Source material
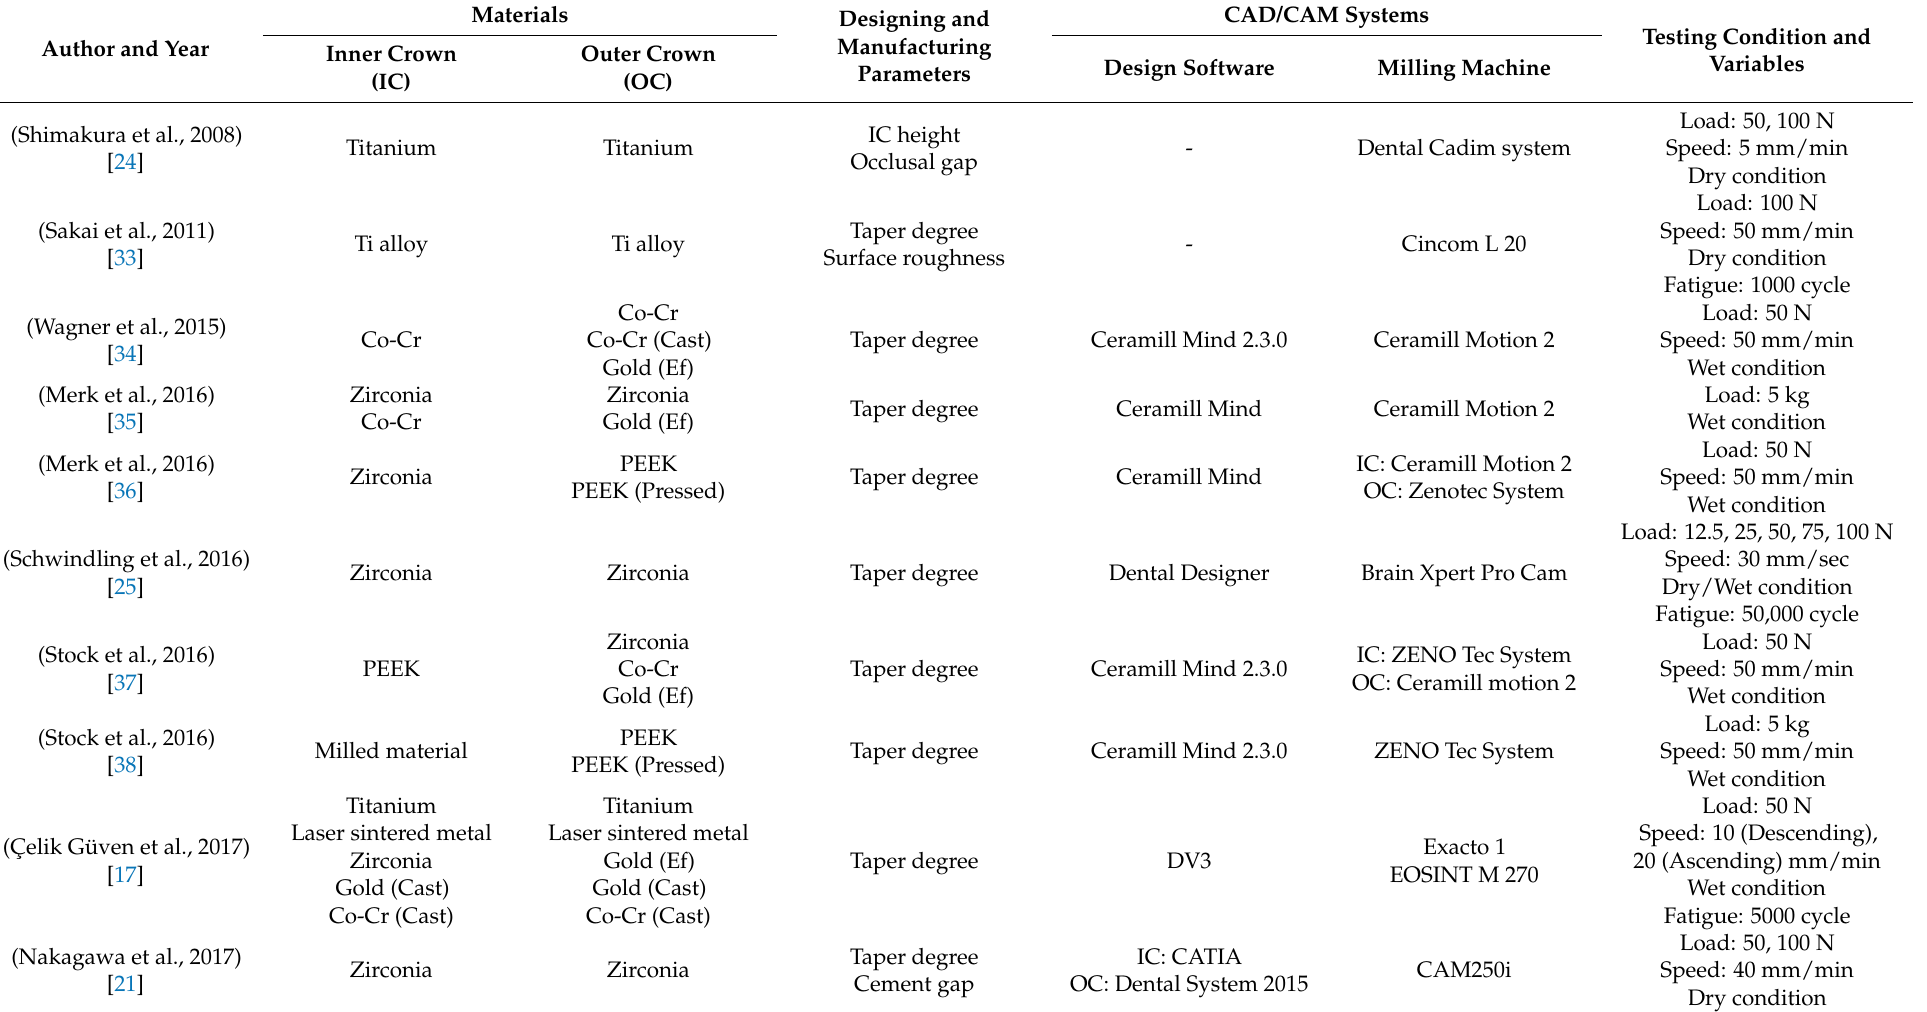
Table 1. Data extracted from selected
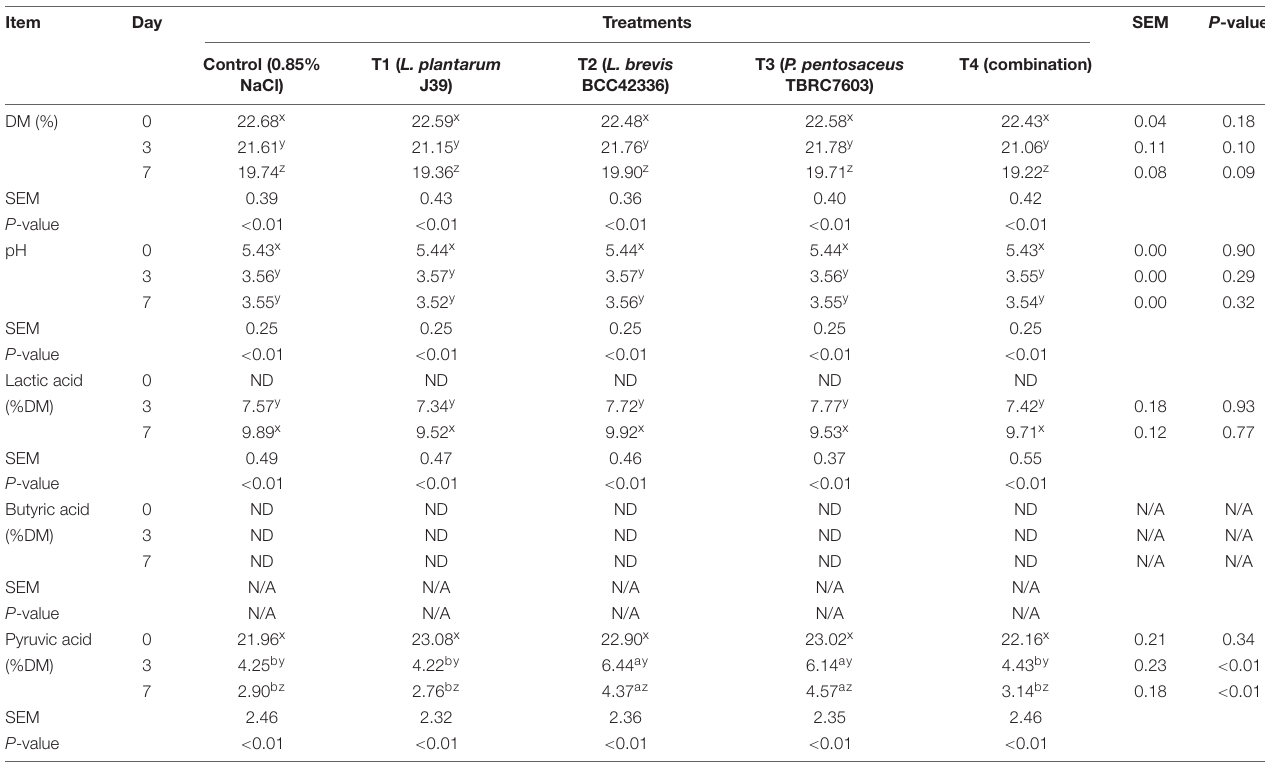
TABLE 2 | Fermentation quality of whole-plant corn silage during the ensiling process. Item Treatments SEM P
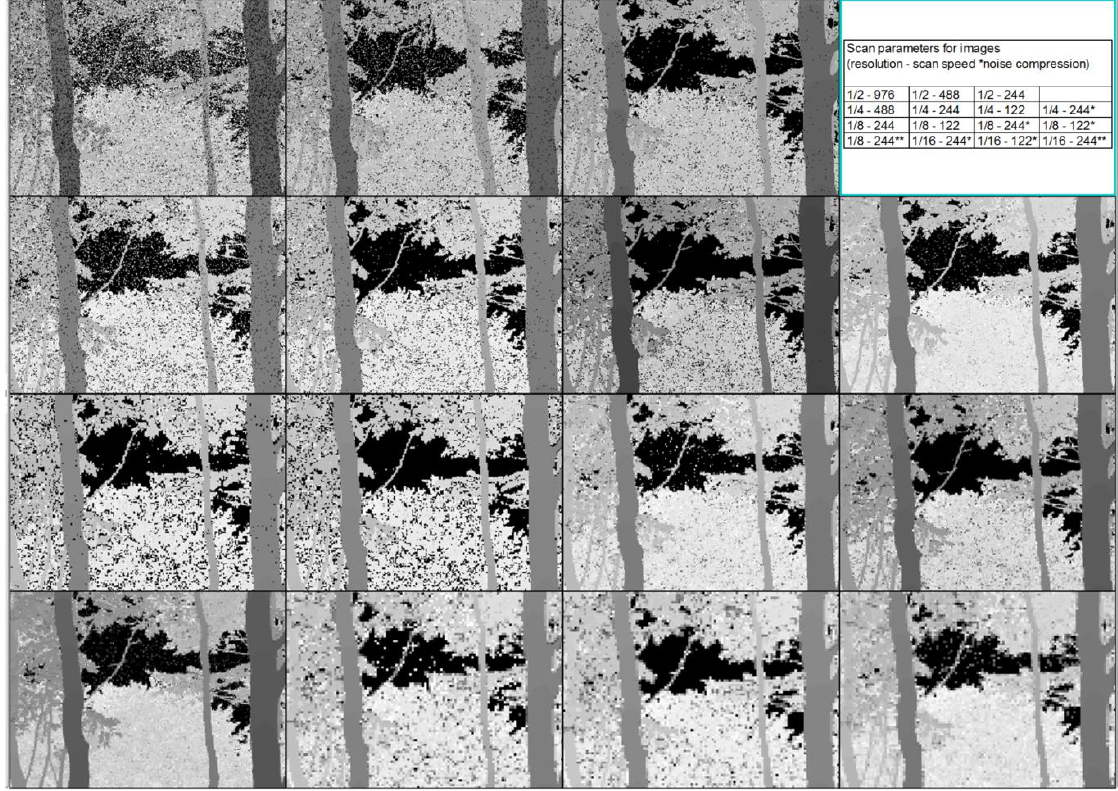
Figure 1. Scan range images based on the different scan parameter sets applied in this study. Legend: Scan resolution is displayed as the fraction of the full resolution (40,000 points per 360°). Scan speed is displayed in kilo-points per second. The single asterisk denotes scans performed with 2× noise compression and the double asterisk denotes scans performed with 4× noise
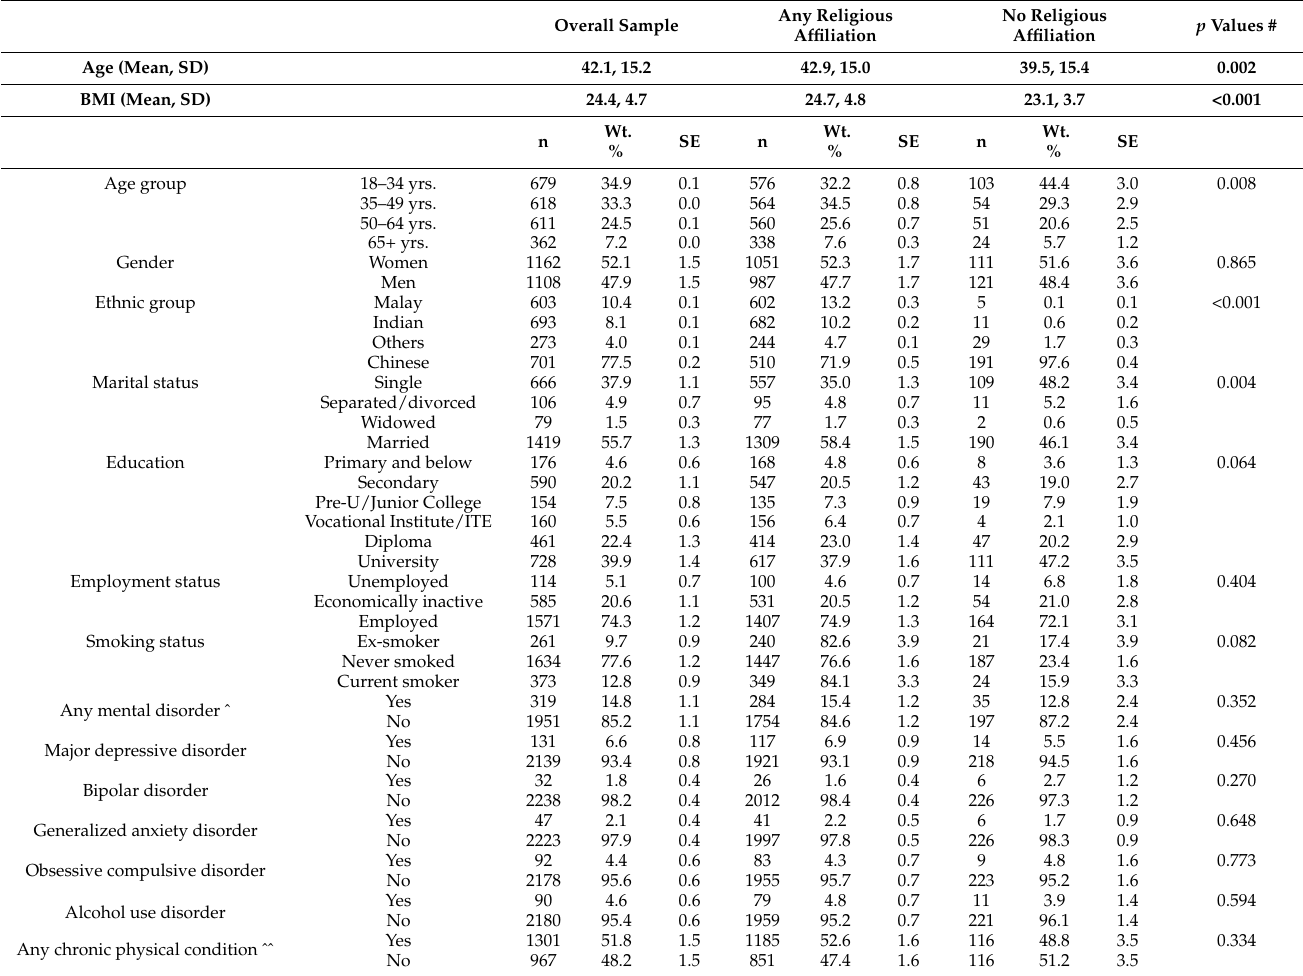
Table 1. Socio-demographic characteristics of the sample and respondents with and without any religious affiliation. Overall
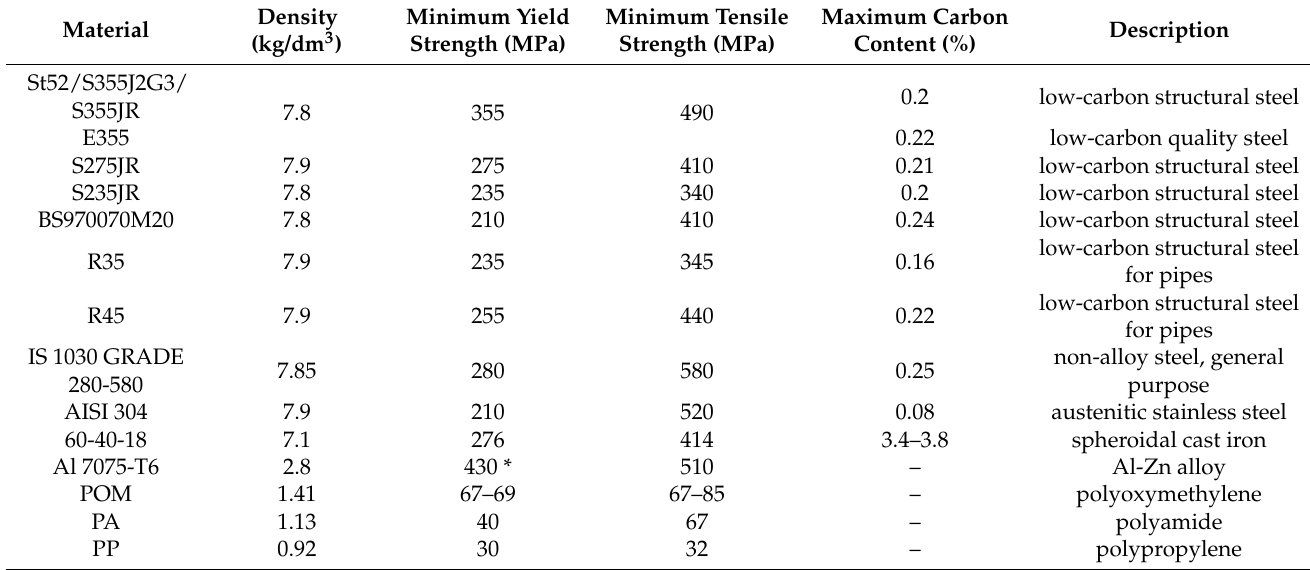
Table 1. Basic properties of the materials used for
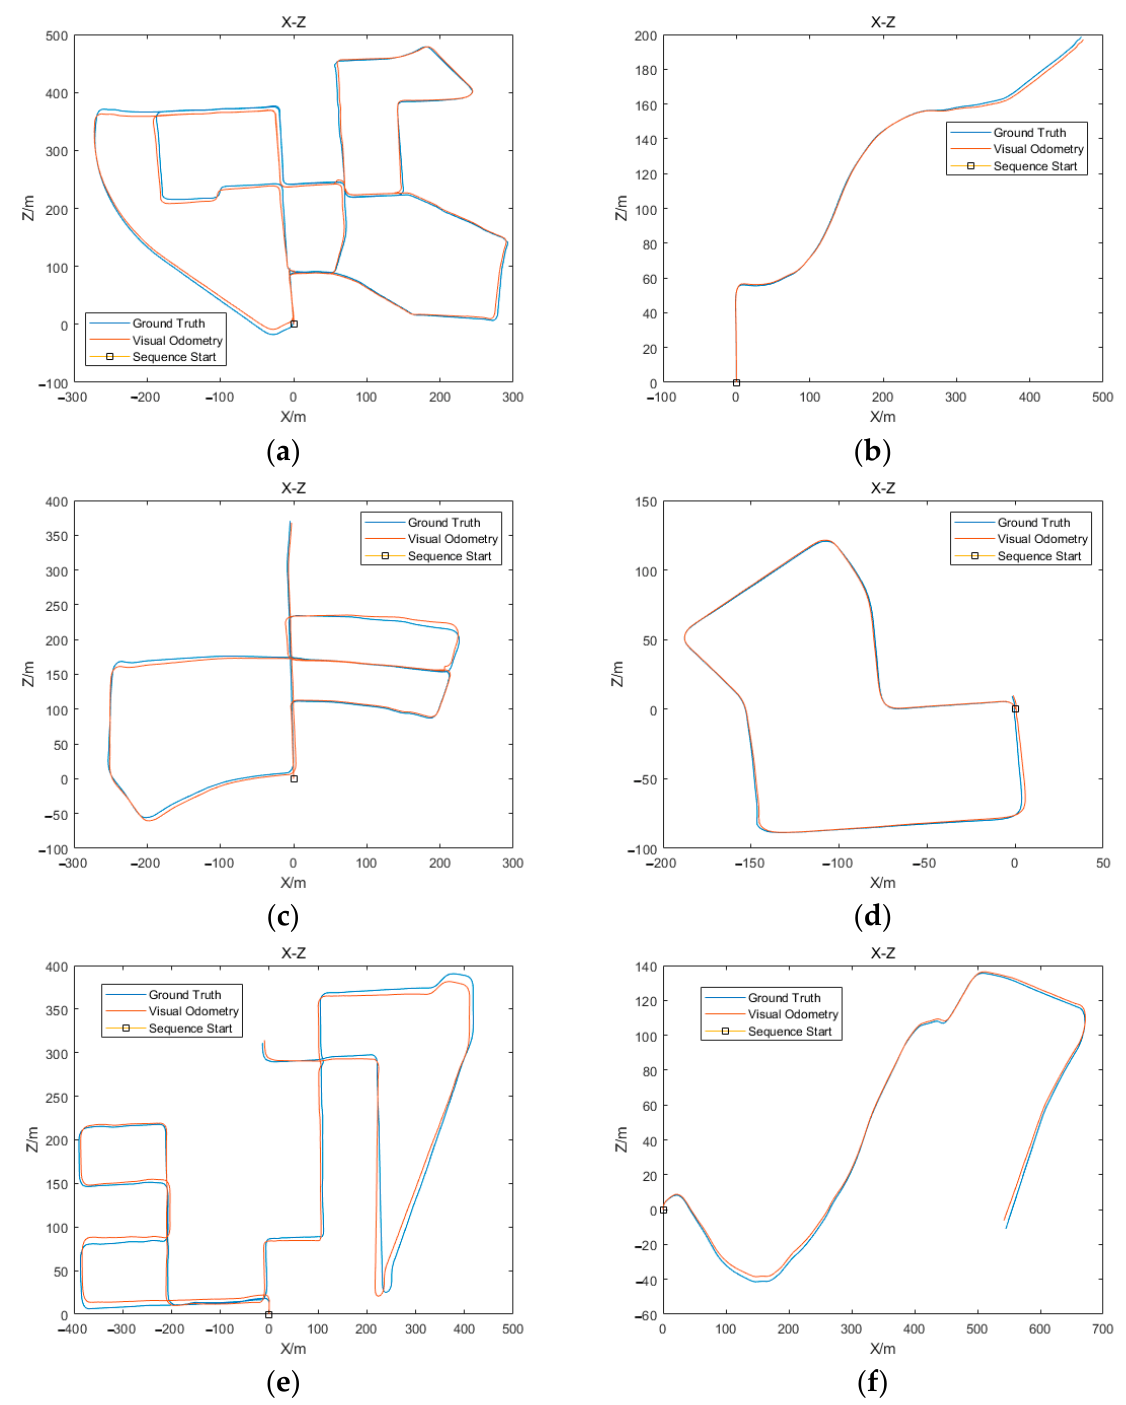
Figure 7. Reconstructed path for ( a ) sequence 00; ( b ) sequence 03; ( c ) sequence 05; ( d ) sequence 07; ( e ) sequence 08; and ( f ) sequence 10. Table 1. Comparison of the proposed method to a version that determines the AKT window size using only disparity information on the KITTI dataset. (deg/m stands for degrees per meter).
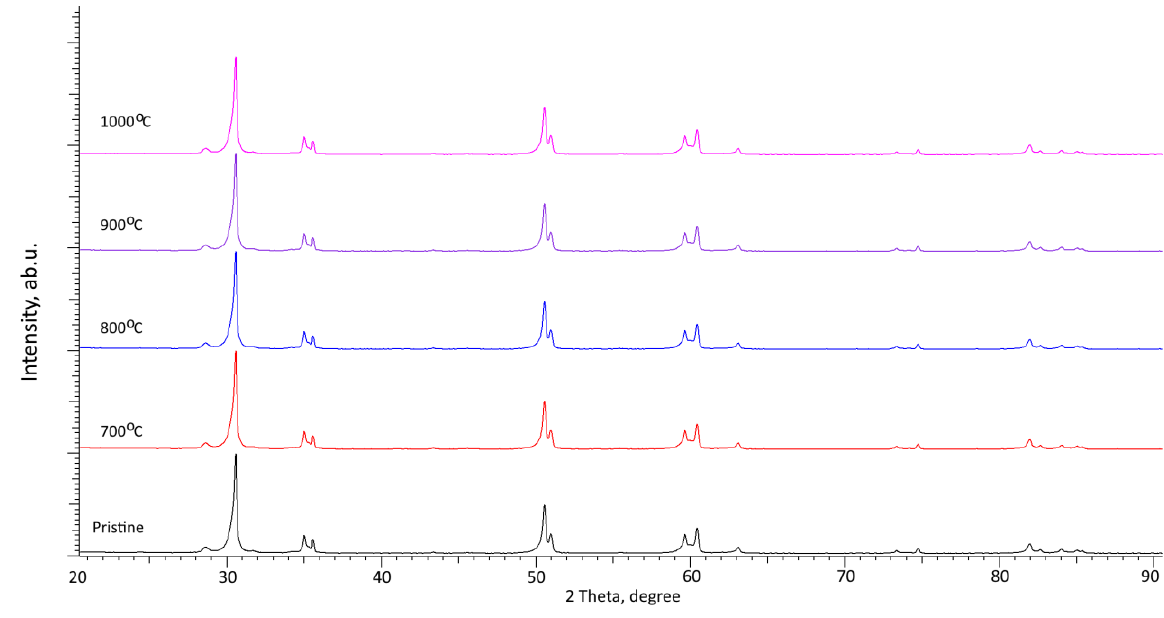
Figure 12. X-ray diffraction patterns of the studied samples of ZrO 2 ceramics depending on the annealing temperature.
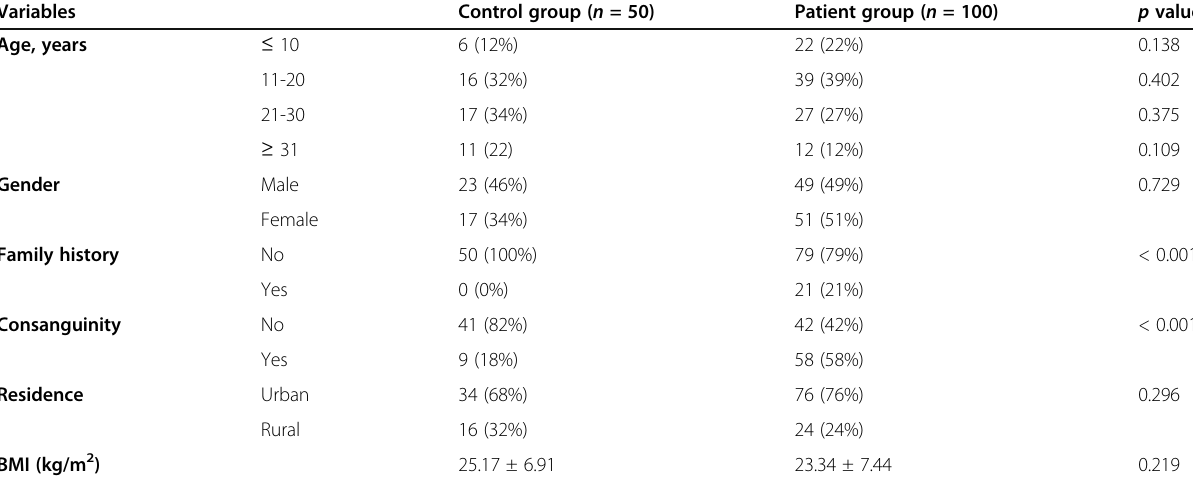
Table 1 Demographic and clinical characteristics of the study population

Instructions for the task
Repeat the records above word for word. Pictures stay out of the copy.

Reply
Table 1. Data extracted from selected
TABLE 2 | Fermentation quality of whole-plant corn silage during the ensiling process. Item Treatments SEM P
Figure 1. Scan range images based on the different scan parameter sets applied in this study. Legend: Scan resolution is displayed as the fraction of the full resolution (40,000 points per 360°). Scan speed is displayed in kilo-points per second. The single asterisk denotes scans performed with 2× noise compression and the double asterisk denotes scans performed with 4× noise
Table 1. Socio-demographic characteristics of the sample and respondents with and without any religious affiliation. Overall
Table 1. Basic properties of the materials used for
Figure 7. Reconstructed path for ( a ) sequence 00; ( b ) sequence 03; ( c ) sequence 05; ( d ) sequence 07; ( e ) sequence 08; and ( f ) sequence 10. Table 1. Comparison of the proposed method to a version that determines the AKT window size using only disparity information on the KITTI dataset. (deg/m stands for degrees per meter).
Figure 12. X-ray diffraction patterns of the studied samples of ZrO 2 ceramics depending on the annealing temperature.
Table 1 Demographic and clinical characteristics of the study population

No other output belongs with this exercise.